AI in E-Commerce: Automated Video Generation

Rahul Bajaj

Published in

Walmart Global Tech Blog

6 min readApr 15, 2021

“The first step is to establish that something is possible; then probability will occur.”

~ Elon Musk

The quote comes from the Engineer I admire the most. “The Real Tony Stark”

This is my second article that pertains to the AI track. Here’s the link to my previous article if you haven’t read it already. Yes! Yes! Yes! I am awestruck and fascinated by the magic and huge applications of Artificial Intelligence(also by the “Buzzword”). But it’s time that we understand that neither the world is Hogwarts(Harry Potter reference) nor AI a magical wand. We all are ordinary Muggles trying to use Tensorflow, Scikit Learn, Pytorch, etc. as Felix Felicis(Liquid Luck).

Organizations, these days, are adding Machine Learning and Artificial Intelligence to their applications the way Salt Bae adds salt to its steak. This pic summarises Google I/O 2018 too.

The role of AI isn’t limited to the external business side. It can also be leveraged for better workflow within the organization as well.

The Top 5 commercial sectors employing AI are:

Healthcare
Education
Marketing
Retail and E-commerce
Financial Market and Services

We’ll focus on AI in E-commerce in this article.

The use of artificial intelligence in online shopping is transforming the E-commerce industry by predicting shopping patterns based on the products that shoppers buy and when they buy them. This new wave of eCommerce is changing the way brand-customer engagement takes place as brands continue to refine and innovate their digital strategies. E-com is the fastest growing and evolving channel and hence needs a machine not just to derive insights but also provide recommendations on-an ongoing basis.

Customer experience is not limited to hyper-personalization but takes into account the content quality of the item listings on the e-commerce platform. Generating videos for an immersive experience to buyers is one of the many applications. Utilizing current content for a specified item to kindle a new outlook towards the same product and boost the GMV(Gross Merchandise Value) potential.

You must be thinking — “Why this video?”, “What impact does it make?” **Jibber Jabber**

Visualization works from a human perspective because we respond to and process visual data better than any other type of data. In fact, the human brain processes images 60,000 times faster than text, and 90 percent of information transmitted to the brain is visual. Since we are visual by nature, we can use this skill to enhance data processing and organizational effectiveness.

Answering the question, Yes it does seem like a significant impact. The following pointers will support the argument:

96% of consumers find video helpful when making online purchasing decisions.
79% of online shoppers would rather see a video to get information about a product than read the text on a page.
The right product video can increase conversions by over 80%.
90% of customers say videos help them make buying decisions.
Video can also help reduce negative reviews, by clearly stating what the product offers and what it doesn’t.

● ● ● ● ● ● ●

### Problems
A. Answer these questions about the article on AI in e-commerce.
(i) In the list of the top five commercial sectors employing AI, which sector comes right after Marketing?
(ii) How many times faster than text does the human brain process images?
(iii) What percentage of consumers find video helpful when making online purchasing decisions?
B. Write out the stretch of the article on AI in e-commerce from "Answering the question, Yes" through "by over 80%.", substituting "sales" for "conversions".

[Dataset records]
● ● ● ● ● ● ●

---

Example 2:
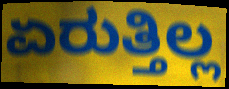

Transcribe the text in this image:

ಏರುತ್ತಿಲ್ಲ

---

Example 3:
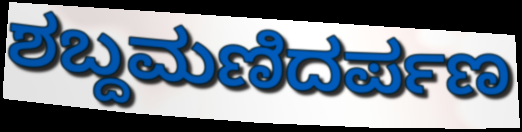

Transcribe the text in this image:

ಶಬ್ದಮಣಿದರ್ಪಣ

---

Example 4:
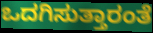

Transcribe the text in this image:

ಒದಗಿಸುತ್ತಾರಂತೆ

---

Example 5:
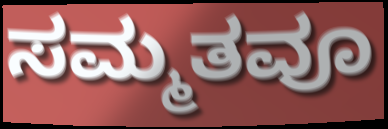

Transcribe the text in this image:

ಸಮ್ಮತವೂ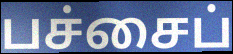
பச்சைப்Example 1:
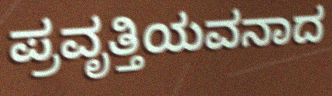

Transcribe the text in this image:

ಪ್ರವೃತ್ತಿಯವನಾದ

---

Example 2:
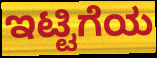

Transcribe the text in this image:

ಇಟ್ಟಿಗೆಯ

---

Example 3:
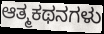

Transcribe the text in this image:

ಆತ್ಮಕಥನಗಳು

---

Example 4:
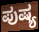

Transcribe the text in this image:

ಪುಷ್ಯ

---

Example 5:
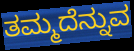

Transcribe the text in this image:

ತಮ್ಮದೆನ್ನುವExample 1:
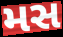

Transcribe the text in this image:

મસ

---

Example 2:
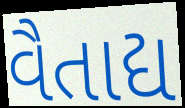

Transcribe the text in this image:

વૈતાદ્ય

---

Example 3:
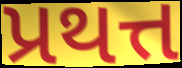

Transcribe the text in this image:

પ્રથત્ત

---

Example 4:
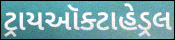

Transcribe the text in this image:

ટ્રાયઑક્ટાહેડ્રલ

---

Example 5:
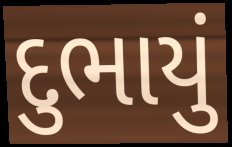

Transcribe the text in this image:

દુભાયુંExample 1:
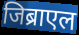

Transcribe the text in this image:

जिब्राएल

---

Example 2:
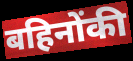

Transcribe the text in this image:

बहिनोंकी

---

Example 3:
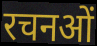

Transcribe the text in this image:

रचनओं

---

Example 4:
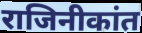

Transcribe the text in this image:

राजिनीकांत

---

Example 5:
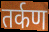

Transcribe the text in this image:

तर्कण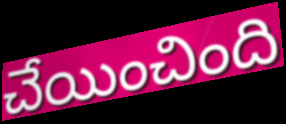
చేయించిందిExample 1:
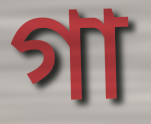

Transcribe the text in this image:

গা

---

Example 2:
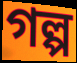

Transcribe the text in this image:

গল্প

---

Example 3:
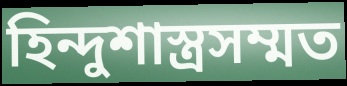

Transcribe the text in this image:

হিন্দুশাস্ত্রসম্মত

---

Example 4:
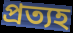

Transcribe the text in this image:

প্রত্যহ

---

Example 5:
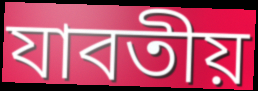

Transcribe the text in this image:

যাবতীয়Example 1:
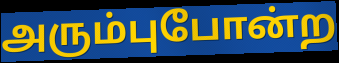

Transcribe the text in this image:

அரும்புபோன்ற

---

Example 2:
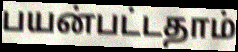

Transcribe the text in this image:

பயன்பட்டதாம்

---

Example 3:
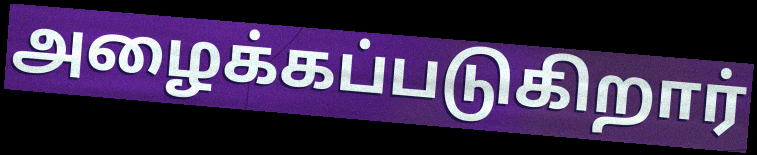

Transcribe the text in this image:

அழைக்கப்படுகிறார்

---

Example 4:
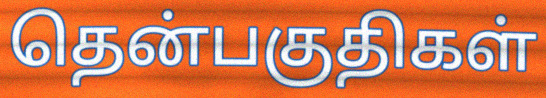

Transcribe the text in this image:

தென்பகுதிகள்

● ● ● ● ● ● ●

### Solutions
A.
(i) Retail and E-commerce
(ii) 60,000 times
(iii) 96%

B.
Answering the question, Yes it does seem like a significant impact. The following pointers will support the argument:

96% of consumers find video helpful when making online purchasing decisions.
79% of online shoppers would rather see a video to get information about a product than read the text on a page.
The right product video can increase sales by over 80%.